◆ RECORDED INFORMATION ◆
━━━━━━━━━━
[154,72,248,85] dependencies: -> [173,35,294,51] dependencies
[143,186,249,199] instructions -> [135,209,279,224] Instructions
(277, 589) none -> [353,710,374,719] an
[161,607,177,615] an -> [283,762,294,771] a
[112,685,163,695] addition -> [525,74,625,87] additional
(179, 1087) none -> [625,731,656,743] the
━━━━━━━━━━
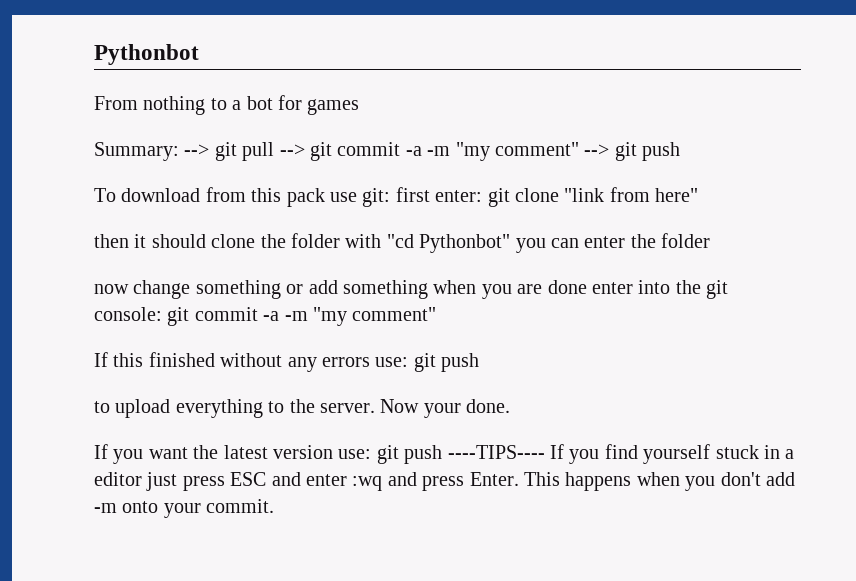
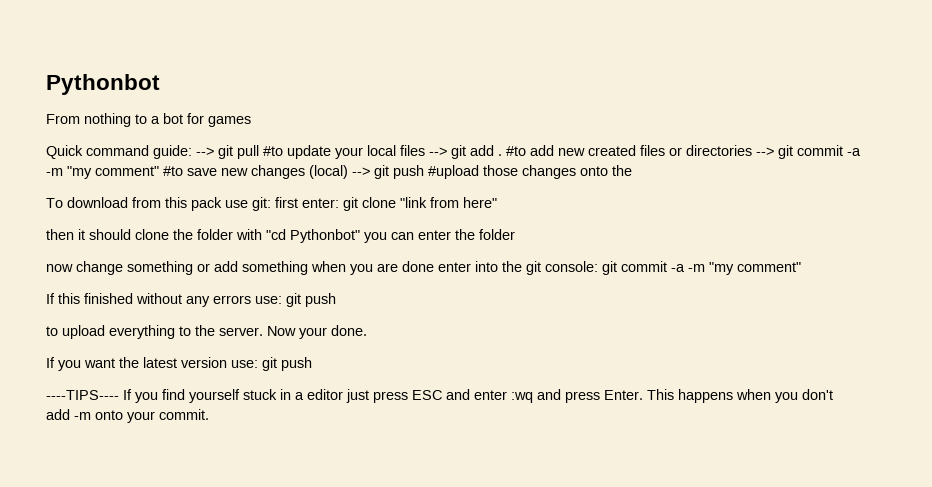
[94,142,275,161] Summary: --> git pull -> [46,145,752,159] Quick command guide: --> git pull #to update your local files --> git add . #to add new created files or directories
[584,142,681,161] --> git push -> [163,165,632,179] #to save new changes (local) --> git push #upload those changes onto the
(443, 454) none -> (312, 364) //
━━━━━━━━━━
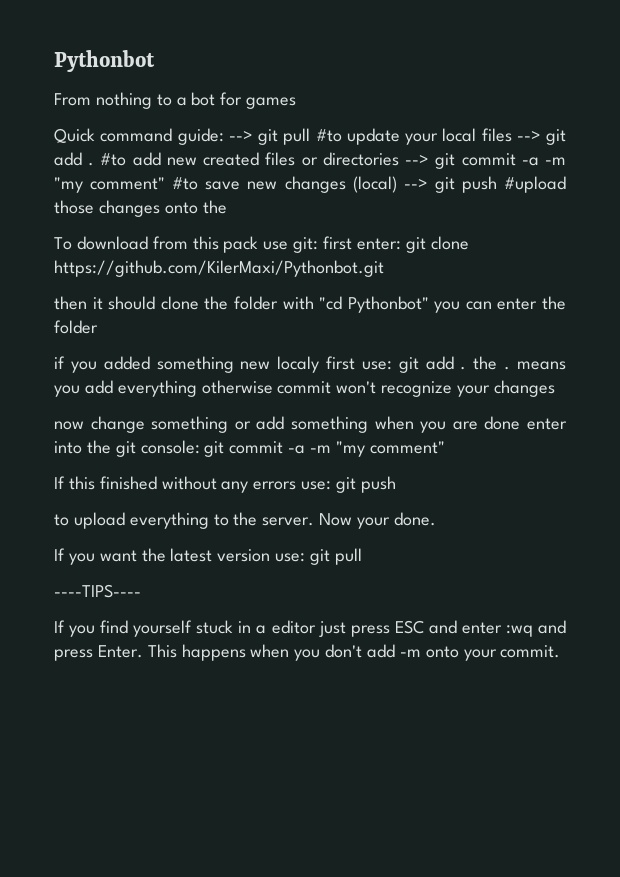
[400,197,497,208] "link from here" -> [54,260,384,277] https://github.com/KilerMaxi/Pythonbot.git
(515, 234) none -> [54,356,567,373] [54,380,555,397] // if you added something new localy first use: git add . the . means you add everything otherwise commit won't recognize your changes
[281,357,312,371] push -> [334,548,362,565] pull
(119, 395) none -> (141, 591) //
━━━━━━━━━━
◆ TO DO ◆
Wherever the word "pull" appears in a line of the data, copy that line.

◆ EXPECTED OUTPUT ◆
[94,142,275,161] Summary: --> git pull -> [46,145,752,159] Quick command guide: --> git pull #to update your local files --> git add . #to add new created files or directories
[281,357,312,371] push -> [334,548,362,565] pull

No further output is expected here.